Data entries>
·····
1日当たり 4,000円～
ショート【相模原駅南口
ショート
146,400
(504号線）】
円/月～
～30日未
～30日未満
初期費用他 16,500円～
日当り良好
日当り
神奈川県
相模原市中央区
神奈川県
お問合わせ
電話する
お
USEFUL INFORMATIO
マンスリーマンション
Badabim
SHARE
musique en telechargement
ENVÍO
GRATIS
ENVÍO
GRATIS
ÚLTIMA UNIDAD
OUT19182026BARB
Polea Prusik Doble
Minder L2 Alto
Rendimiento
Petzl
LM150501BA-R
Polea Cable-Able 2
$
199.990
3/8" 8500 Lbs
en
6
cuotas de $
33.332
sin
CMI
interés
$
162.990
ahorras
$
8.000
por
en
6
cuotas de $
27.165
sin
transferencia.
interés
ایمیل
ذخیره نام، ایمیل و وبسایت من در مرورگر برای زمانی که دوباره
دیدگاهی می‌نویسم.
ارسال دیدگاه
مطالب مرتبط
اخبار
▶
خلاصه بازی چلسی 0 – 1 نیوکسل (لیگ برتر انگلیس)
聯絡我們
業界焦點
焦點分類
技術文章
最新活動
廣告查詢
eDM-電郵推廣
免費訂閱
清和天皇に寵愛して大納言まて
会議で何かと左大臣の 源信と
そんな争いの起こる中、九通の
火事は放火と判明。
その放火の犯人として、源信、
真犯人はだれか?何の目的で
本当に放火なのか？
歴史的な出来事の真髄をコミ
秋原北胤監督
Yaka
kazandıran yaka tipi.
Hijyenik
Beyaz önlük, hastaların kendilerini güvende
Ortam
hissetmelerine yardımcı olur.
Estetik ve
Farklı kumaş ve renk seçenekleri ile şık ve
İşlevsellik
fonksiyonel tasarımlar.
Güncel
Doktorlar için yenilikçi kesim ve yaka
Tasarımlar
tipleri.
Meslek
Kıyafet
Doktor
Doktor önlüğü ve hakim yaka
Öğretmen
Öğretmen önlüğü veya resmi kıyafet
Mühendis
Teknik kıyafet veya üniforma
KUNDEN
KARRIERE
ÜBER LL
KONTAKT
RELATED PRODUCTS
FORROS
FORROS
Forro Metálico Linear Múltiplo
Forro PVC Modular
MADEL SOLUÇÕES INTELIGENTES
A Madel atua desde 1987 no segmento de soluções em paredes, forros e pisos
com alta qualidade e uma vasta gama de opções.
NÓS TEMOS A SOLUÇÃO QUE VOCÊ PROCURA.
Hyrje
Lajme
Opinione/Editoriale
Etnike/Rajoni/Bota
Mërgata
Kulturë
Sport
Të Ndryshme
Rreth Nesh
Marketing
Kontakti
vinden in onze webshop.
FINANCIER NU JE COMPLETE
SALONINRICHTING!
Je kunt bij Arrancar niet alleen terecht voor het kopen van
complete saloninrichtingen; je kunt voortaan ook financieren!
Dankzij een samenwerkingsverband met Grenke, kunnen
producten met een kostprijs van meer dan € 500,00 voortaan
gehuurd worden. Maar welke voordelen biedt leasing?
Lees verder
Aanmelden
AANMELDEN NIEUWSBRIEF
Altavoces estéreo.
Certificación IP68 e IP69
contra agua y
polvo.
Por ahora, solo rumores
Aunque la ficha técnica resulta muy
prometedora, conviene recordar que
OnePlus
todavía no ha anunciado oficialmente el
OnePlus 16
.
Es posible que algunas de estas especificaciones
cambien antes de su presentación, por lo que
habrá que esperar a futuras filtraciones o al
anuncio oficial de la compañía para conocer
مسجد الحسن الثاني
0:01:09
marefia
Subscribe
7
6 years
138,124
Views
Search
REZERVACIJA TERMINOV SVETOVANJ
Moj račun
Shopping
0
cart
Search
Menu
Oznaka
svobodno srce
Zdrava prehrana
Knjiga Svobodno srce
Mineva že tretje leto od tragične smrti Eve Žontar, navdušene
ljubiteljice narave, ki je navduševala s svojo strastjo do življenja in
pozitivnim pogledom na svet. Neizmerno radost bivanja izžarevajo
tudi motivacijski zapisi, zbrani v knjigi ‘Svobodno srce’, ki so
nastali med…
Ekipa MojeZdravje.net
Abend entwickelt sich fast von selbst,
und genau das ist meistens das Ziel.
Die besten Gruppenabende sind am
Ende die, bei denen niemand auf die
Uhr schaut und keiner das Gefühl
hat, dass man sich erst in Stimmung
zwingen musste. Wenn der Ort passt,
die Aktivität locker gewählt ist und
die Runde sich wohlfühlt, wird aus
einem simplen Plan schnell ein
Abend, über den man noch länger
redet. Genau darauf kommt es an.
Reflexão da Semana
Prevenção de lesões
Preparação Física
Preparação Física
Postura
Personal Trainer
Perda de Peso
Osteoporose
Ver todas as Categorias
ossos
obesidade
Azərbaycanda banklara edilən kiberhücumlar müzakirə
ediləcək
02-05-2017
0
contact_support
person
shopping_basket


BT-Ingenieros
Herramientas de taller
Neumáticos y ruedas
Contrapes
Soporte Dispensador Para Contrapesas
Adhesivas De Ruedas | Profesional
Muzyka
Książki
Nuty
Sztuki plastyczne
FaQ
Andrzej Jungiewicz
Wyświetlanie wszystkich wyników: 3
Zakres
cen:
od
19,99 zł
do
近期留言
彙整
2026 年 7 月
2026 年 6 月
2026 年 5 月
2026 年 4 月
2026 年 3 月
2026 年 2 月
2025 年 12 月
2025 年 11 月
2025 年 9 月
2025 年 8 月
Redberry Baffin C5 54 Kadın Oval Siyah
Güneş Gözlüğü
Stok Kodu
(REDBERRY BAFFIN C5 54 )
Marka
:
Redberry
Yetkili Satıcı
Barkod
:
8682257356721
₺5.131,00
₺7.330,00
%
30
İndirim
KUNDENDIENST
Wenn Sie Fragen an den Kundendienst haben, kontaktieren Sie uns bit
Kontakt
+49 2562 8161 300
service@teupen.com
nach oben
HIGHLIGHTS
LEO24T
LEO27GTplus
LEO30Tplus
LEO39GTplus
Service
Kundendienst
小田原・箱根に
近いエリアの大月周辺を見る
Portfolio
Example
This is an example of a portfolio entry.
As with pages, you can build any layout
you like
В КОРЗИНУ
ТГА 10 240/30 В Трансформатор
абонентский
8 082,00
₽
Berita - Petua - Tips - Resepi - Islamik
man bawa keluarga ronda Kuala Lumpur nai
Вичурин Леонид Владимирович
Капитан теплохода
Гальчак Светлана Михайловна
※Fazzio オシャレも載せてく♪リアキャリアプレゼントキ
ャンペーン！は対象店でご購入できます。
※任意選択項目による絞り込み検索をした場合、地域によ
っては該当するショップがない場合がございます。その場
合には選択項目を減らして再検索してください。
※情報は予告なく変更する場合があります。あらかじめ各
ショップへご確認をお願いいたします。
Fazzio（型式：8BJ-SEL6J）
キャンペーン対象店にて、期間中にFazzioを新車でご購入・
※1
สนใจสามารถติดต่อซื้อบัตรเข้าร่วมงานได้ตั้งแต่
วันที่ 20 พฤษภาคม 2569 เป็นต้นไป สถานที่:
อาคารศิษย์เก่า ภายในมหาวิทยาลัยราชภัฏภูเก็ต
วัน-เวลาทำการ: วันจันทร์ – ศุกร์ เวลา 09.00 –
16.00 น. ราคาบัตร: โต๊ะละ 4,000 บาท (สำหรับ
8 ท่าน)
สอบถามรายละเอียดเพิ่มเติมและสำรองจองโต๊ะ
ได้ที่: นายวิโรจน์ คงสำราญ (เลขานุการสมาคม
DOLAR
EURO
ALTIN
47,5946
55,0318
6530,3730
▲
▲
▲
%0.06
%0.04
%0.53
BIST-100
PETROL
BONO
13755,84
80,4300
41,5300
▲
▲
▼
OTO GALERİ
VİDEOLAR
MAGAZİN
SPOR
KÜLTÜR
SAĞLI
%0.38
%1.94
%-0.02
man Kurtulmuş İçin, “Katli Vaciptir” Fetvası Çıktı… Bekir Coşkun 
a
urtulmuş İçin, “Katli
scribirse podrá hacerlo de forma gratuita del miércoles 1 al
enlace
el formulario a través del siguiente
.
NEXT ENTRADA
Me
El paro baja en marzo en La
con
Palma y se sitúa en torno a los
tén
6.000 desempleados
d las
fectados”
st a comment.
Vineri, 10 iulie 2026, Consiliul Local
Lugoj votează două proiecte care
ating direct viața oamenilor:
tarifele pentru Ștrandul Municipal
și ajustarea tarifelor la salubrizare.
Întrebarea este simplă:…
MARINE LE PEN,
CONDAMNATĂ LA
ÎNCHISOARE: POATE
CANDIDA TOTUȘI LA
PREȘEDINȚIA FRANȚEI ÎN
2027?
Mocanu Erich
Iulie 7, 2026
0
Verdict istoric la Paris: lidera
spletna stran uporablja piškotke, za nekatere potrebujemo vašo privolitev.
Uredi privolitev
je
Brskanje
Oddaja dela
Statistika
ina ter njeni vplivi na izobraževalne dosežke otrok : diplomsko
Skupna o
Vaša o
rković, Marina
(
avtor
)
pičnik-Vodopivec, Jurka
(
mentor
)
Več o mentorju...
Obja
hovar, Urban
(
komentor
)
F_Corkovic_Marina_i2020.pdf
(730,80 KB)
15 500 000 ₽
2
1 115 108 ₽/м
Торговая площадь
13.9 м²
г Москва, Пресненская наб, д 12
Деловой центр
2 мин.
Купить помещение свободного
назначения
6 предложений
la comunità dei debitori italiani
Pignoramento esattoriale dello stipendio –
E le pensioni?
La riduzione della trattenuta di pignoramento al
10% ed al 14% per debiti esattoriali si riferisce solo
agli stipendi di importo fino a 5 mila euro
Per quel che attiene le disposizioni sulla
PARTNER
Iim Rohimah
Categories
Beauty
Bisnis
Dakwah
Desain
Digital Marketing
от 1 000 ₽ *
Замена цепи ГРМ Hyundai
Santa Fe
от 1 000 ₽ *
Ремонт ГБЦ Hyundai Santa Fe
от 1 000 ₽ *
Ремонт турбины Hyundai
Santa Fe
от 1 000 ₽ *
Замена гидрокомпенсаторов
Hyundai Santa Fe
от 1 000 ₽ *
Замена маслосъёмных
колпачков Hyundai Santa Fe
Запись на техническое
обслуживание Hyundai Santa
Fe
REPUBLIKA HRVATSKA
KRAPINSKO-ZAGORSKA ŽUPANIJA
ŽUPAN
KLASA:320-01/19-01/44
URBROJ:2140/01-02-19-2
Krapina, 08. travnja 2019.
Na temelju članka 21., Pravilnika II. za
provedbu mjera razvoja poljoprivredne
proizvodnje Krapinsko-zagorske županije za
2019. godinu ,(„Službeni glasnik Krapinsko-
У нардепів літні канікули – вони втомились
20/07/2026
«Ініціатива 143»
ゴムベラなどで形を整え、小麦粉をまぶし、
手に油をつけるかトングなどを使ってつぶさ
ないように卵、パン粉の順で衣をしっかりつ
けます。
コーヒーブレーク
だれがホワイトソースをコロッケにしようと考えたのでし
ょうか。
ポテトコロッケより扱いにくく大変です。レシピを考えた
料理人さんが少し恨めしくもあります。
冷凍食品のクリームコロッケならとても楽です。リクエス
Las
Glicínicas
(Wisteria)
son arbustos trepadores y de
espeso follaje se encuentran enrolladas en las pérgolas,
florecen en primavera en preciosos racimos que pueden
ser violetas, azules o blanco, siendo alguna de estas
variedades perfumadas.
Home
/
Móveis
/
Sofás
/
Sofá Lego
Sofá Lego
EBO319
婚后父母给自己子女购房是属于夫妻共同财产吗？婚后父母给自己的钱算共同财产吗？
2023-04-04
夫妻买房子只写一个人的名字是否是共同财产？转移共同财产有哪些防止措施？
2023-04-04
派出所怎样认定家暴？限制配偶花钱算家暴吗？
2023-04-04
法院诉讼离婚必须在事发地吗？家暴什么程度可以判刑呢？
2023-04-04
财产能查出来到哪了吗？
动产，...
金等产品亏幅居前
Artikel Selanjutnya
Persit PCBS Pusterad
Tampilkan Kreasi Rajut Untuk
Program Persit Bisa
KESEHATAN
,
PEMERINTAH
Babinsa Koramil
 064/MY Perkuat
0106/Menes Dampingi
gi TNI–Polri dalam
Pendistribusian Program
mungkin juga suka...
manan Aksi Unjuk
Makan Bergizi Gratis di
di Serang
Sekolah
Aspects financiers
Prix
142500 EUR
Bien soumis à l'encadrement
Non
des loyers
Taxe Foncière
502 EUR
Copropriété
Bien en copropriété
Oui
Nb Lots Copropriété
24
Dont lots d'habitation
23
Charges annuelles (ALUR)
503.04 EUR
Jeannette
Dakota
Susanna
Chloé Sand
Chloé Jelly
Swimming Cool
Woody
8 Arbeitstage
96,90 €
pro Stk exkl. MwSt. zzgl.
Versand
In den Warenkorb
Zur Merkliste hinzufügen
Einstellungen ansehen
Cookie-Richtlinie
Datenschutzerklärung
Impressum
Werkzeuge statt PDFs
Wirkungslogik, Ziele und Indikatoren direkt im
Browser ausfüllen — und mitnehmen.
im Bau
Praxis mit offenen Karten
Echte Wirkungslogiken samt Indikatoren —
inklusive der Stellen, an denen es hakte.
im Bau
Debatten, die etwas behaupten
·····
Description of the task> Every line in the entries above that mentions the word "Ремонт" must be shown.

Task output>
Ремонт ГБЦ Hyundai Santa Fe
Ремонт турбины Hyundai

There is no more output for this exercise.